Material to process>
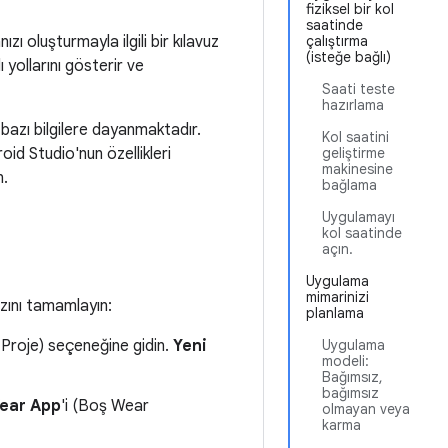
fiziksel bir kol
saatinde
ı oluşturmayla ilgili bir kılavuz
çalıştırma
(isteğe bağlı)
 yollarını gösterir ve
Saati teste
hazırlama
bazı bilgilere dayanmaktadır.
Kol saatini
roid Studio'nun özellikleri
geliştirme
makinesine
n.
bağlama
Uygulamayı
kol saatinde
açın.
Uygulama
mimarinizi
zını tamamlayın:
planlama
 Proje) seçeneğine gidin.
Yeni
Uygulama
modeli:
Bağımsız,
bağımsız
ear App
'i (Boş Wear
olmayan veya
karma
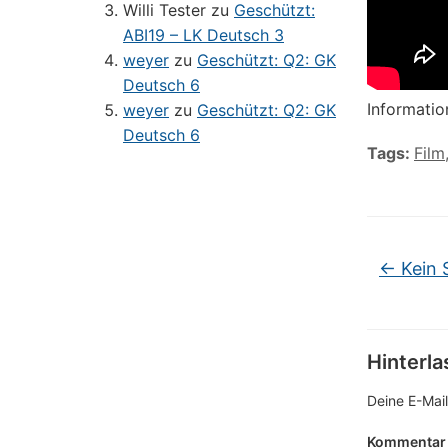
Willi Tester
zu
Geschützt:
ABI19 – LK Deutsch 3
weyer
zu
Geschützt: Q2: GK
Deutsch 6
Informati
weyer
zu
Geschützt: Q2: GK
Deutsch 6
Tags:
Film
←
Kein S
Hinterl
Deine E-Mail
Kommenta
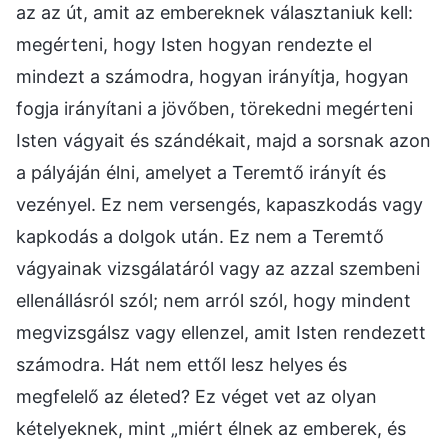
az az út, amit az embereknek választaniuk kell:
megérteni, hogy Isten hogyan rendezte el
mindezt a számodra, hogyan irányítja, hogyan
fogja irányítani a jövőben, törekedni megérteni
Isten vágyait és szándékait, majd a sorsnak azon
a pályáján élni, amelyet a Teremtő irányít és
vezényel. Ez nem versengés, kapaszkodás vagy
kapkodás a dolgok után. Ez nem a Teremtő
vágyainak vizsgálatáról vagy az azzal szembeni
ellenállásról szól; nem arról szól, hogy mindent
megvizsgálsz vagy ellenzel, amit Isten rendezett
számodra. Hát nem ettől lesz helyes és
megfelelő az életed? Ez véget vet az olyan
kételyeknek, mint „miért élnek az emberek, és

* * *

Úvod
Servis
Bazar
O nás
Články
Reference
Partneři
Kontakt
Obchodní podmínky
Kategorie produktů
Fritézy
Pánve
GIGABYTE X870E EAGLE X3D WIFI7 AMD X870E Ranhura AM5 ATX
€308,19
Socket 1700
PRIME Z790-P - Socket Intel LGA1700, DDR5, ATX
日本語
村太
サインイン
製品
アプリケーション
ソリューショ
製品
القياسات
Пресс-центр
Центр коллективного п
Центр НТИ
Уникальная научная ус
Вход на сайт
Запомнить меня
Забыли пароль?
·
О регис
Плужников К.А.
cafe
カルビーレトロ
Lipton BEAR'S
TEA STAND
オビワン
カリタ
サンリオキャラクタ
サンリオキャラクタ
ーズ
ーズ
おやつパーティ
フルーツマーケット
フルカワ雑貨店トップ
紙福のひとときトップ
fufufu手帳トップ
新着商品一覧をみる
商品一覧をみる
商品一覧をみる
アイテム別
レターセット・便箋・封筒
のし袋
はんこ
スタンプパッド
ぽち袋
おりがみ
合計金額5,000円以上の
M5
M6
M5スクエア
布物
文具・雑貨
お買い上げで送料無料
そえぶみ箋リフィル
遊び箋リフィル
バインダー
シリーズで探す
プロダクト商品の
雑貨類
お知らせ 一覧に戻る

Task brief>
Print nothing but the lines above starting with the line that contains "fiziksel bir kol" and going on through the line that contains "ellenállásról szól; nem". Leave out the pictures.

Exercise response>
fiziksel bir kol
saatinde
ı oluşturmayla ilgili bir kılavuz
çalıştırma
(isteğe bağlı)
 yollarını gösterir ve
Saati teste
hazırlama
bazı bilgilere dayanmaktadır.
Kol saatini
roid Studio'nun özellikleri
geliştirme
makinesine
n.
bağlama
Uygulamayı
kol saatinde
açın.
Uygulama
mimarinizi
zını tamamlayın:
planlama
 Proje) seçeneğine gidin.
Yeni
Uygulama
modeli:
Bağımsız,
bağımsız
ear App
'i (Boş Wear
olmayan veya
karma
Willi Tester
zu
Geschützt:
ABI19 – LK Deutsch 3
weyer
zu
Geschützt: Q2: GK
Deutsch 6
Informati
weyer
zu
Geschützt: Q2: GK
Deutsch 6
Tags:
Film
←
Kein S
Hinterl
Deine E-Mail
Kommenta
az az út, amit az embereknek választaniuk kell:
megérteni, hogy Isten hogyan rendezte el
mindezt a számodra, hogyan irányítja, hogyan
fogja irányítani a jövőben, törekedni megérteni
Isten vágyait és szándékait, majd a sorsnak azon
a pályáján élni, amelyet a Teremtő irányít és
vezényel. Ez nem versengés, kapaszkodás vagy
kapkodás a dolgok után. Ez nem a Teremtő
vágyainak vizsgálatáról vagy az azzal szembeni
ellenállásról szól; nem arról szól, hogy mindent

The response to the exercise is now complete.